(Text transcribed from the pages)
○ ○ ○ ○

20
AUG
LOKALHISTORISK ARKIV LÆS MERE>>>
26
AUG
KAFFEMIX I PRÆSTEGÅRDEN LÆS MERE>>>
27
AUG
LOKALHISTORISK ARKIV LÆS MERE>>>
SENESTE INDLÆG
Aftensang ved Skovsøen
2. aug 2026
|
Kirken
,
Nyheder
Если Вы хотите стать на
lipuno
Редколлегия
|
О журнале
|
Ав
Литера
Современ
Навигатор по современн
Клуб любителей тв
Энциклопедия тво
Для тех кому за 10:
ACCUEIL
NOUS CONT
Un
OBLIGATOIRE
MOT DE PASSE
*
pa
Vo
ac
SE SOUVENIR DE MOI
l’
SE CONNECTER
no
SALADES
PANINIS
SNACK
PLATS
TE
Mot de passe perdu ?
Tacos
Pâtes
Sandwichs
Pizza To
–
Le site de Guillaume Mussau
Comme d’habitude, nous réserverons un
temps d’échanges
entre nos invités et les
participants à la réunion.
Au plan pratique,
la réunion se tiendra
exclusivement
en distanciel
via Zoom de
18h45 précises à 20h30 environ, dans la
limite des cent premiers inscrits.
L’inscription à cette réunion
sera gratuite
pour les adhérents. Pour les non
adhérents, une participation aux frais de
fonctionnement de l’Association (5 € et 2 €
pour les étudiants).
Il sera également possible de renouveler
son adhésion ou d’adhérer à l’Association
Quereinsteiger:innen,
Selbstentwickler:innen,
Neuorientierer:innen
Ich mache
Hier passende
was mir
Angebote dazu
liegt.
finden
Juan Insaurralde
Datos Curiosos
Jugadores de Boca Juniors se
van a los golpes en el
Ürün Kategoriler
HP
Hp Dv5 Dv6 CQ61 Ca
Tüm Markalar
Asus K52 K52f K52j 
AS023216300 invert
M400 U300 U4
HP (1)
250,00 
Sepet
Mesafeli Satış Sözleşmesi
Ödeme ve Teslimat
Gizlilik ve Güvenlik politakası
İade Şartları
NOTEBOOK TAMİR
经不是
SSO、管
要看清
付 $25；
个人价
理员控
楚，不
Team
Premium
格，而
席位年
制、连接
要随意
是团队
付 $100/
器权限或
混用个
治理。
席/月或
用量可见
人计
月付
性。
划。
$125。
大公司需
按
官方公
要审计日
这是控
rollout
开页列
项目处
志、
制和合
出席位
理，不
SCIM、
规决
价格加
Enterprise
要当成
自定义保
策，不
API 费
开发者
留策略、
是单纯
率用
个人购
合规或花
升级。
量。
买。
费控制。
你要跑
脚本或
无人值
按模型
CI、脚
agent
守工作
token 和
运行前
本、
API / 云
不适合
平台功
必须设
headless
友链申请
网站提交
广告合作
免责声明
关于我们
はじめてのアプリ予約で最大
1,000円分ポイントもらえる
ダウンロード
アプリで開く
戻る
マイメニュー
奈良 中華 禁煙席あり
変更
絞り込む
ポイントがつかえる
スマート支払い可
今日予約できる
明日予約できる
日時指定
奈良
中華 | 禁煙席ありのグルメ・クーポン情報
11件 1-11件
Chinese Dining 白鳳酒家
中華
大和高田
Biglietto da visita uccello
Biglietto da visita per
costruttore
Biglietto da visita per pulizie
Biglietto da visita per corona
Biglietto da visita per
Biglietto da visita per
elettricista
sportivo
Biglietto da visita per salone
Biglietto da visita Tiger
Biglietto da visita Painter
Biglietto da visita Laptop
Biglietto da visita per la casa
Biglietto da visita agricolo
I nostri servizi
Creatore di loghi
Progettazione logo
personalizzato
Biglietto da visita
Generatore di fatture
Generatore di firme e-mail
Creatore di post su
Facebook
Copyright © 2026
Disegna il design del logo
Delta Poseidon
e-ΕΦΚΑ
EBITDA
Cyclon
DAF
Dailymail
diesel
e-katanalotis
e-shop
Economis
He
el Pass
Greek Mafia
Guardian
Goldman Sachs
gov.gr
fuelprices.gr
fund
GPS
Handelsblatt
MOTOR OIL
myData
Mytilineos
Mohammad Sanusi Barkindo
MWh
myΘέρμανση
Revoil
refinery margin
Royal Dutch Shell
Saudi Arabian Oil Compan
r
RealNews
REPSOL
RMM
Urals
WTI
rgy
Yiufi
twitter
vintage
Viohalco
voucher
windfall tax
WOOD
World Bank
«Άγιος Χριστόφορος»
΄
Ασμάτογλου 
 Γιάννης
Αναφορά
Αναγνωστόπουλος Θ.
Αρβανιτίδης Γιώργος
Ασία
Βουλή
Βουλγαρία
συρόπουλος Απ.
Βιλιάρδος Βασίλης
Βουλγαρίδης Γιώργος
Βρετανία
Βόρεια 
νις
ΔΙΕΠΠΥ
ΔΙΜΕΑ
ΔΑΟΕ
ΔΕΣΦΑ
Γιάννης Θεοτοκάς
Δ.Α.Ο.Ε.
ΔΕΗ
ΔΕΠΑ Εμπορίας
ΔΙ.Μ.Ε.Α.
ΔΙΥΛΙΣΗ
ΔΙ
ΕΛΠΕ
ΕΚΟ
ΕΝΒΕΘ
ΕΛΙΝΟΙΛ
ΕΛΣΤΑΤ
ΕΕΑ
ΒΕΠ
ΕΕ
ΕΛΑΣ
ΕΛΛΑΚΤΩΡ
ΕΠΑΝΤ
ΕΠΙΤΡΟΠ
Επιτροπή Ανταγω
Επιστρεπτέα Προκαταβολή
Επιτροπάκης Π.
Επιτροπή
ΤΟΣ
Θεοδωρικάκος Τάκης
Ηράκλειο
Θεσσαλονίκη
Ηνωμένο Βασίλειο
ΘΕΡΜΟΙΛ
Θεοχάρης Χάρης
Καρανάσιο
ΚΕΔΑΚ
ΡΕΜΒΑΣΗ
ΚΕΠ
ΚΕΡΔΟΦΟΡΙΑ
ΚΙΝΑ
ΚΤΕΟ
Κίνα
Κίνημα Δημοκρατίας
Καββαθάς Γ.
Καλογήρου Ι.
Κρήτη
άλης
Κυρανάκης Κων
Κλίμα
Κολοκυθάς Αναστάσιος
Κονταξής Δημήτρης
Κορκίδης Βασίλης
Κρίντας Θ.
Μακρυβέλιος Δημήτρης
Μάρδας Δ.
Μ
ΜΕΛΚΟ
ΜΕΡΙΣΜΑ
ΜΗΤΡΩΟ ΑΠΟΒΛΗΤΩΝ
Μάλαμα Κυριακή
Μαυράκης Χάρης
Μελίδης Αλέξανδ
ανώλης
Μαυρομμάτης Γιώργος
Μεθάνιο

○ ○ ○ ○

Write out the lines from the first one through the line containing "Энциклопедия тво", keeping each line identical to the original.

20
AUG
LOKALHISTORISK ARKIV LÆS MERE>>>
26
AUG
KAFFEMIX I PRÆSTEGÅRDEN LÆS MERE>>>
27
AUG
LOKALHISTORISK ARKIV LÆS MERE>>>
SENESTE INDLÆG
Aftensang ved Skovsøen
2. aug 2026
|
Kirken
,
Nyheder
Если Вы хотите стать на
lipuno
Редколлегия
|
О журнале
|
Ав
Литера
Современ
Навигатор по современн
Клуб любителей тв
Энциклопедия тво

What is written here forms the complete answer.